- **Provided records**
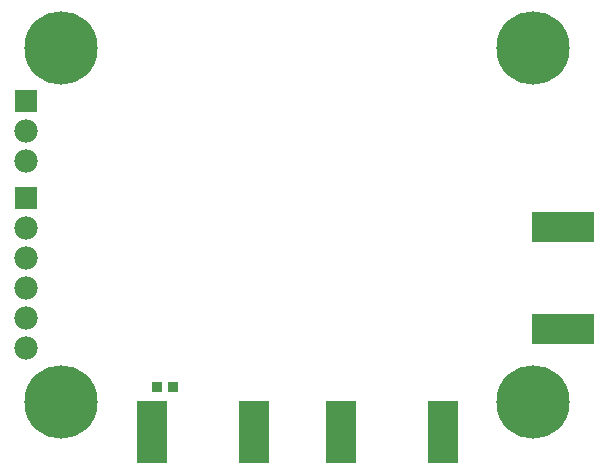
<source format=gbs>
G04 Layer_Color=16711935*
%FSAX24Y24*%
%MOIN*%
G70*
G01*
G75*
%ADD55R,0.0380X0.0380*%
%ADD70C,0.2442*%
%ADD71R,0.1030X0.2080*%
%ADD72C,0.0780*%
%ADD73R,0.0780X0.0780*%
%ADD74R,0.2080X0.1030*%
D55*
X015560Y012320D02*
D03*
X015010D02*
D03*
D70*
X011811Y023622D02*
D03*
Y011811D02*
D03*
X027559D02*
D03*
Y023622D02*
D03*
D71*
X014835Y010827D02*
D03*
X018235D02*
D03*
X021135D02*
D03*
X024535D02*
D03*
D72*
X010660Y013610D02*
D03*
X010660Y014610D02*
D03*
X010660Y015610D02*
D03*
X010660Y017610D02*
D03*
X010660Y016610D02*
D03*
X010650Y020840D02*
D03*
X010650Y019840D02*
D03*
D73*
X010660Y018610D02*
D03*
X010650Y021840D02*
D03*
D74*
X028543Y014245D02*
D03*
Y017645D02*
D03*
M02*

</source>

- **Exercise description**
Give back exactly the lines that run from the line with "X015560Y012320D02*" through the close of the material, counting both ends, and nothing more.

- **Result**
X015560Y012320D02*
D03*
X015010D02*
D03*
D70*
X011811Y023622D02*
D03*
Y011811D02*
D03*
X027559D02*
D03*
Y023622D02*
D03*
D71*
X014835Y010827D02*
D03*
X018235D02*
D03*
X021135D02*
D03*
X024535D02*
D03*
D72*
X010660Y013610D02*
D03*
X010660Y014610D02*
D03*
X010660Y015610D02*
D03*
X010660Y017610D02*
D03*
X010660Y016610D02*
D03*
X010650Y020840D02*
D03*
X010650Y019840D02*
D03*
D73*
X010660Y018610D02*
D03*
X010650Y021840D02*
D03*
D74*
X028543Y014245D02*
D03*
Y017645D02*
D03*
M02*

</source>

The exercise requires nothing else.